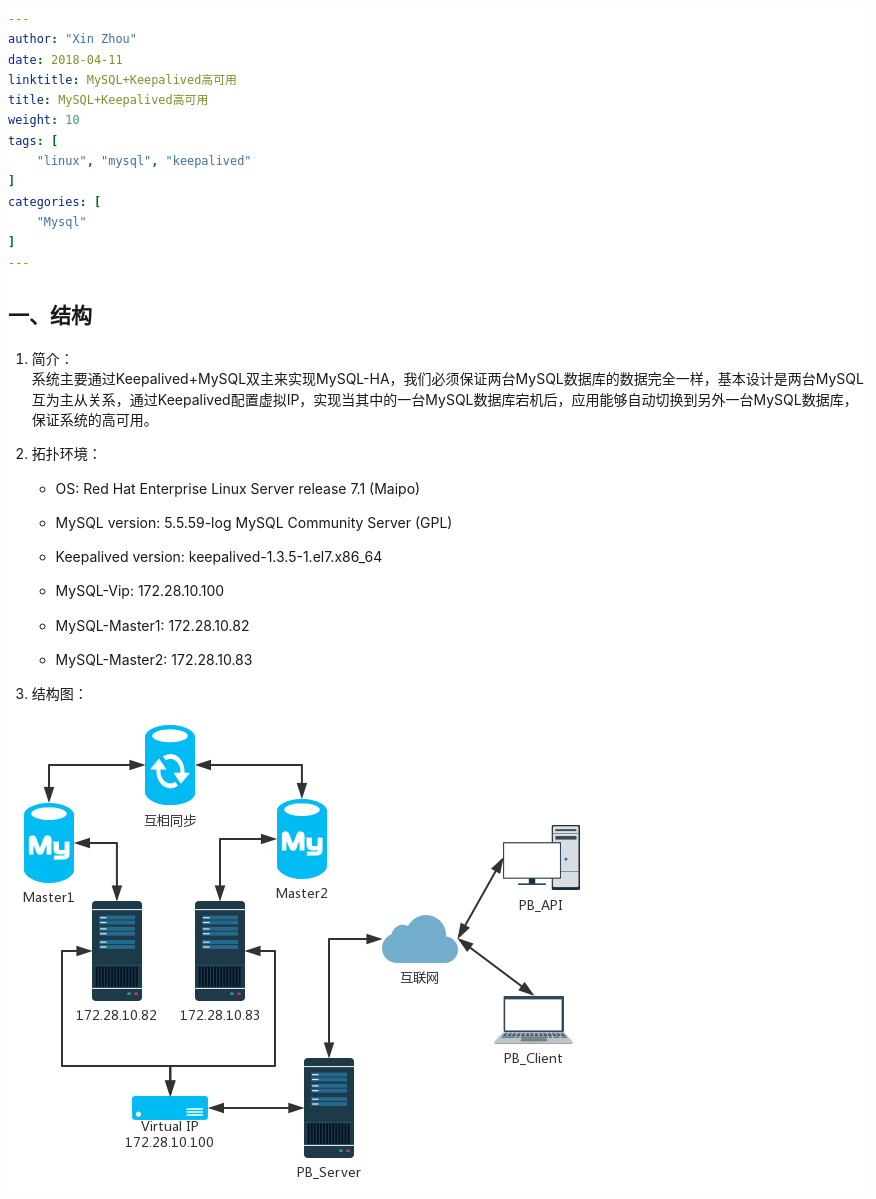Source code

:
 ```yaml
---
author: "Xin Zhou"
date: 2018-04-11
linktitle: MySQL+Keepalived高可用
title: MySQL+Keepalived高可用
weight: 10
tags: [
    "linux", "mysql", "keepalived"
]
categories: [
    "Mysql"
]
---
```

##  一、结构

1. 简介：  
系统主要通过Keepalived+MySQL双主来实现MySQL-HA，我们必须保证两台MySQL数据库的数据完全一样，基本设计是两台MySQL互为主从关系，通过Keepalived配置虚拟IP，实现当其中的一台MySQL数据库宕机后，应用能够自动切换到另外一台MySQL数据库，保证系统的高可用。   

2. 拓扑环境：  
    - OS: Red Hat Enterprise Linux Server release 7.1 (Maipo)  

    - MySQL version: 5.5.59-log MySQL Community Server (GPL)  

    - Keepalived version: keepalived-1.3.5-1.el7.x86_64  

    - MySQL-Vip: 172.28.10.100  

    - MySQL-Master1: 172.28.10.82  

    - MySQL-Master2: 172.28.10.83  

3. 结构图：  

![image](../../../post/mysql/系统网络拓扑图.png)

TO DO »
Set the material down exactly, images excluded.

RESPONSE »
Source code

:
 ```yaml
---
author: "Xin Zhou"
date: 2018-04-11
linktitle: MySQL+Keepalived高可用
title: MySQL+Keepalived高可用
weight: 10
tags: [
    "linux", "mysql", "keepalived"
]
categories: [
    "Mysql"
]
---
```

##  一、结构

1. 简介：  
系统主要通过Keepalived+MySQL双主来实现MySQL-HA，我们必须保证两台MySQL数据库的数据完全一样，基本设计是两台MySQL互为主从关系，通过Keepalived配置虚拟IP，实现当其中的一台MySQL数据库宕机后，应用能够自动切换到另外一台MySQL数据库，保证系统的高可用。   

2. 拓扑环境：  
    - OS: Red Hat Enterprise Linux Server release 7.1 (Maipo)  

    - MySQL version: 5.5.59-log MySQL Community Server (GPL)  

    - Keepalived version: keepalived-1.3.5-1.el7.x86_64  

    - MySQL-Vip: 172.28.10.100  

    - MySQL-Master1: 172.28.10.82  

    - MySQL-Master2: 172.28.10.83  

3. 结构图：  

![image](../../../post/mysql/系统网络拓扑图.png)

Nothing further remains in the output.